### What is expected:
Your answer should repeat every line of the records below in which the word "thumb" appears.

### Exercise data:

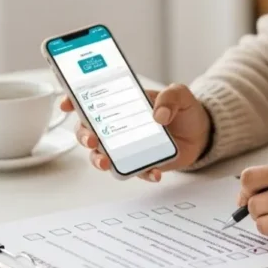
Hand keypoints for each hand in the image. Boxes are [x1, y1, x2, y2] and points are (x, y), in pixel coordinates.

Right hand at [60, 83, 211, 181]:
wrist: (201, 133)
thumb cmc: (184, 109)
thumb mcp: (180, 94)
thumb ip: (170, 97)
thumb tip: (158, 115)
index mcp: (123, 103)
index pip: (91, 100)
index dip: (74, 100)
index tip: (67, 103)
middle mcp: (119, 126)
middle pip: (88, 131)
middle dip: (83, 135)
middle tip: (91, 139)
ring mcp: (126, 146)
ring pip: (101, 155)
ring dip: (98, 160)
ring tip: (105, 162)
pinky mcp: (141, 162)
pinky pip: (134, 171)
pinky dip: (141, 174)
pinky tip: (153, 173)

### Exercise answer:
thumb cmc: (184, 109)
thumb mcp: (180, 94)
thumb ip: (170, 97)
thumb tip: (158, 115)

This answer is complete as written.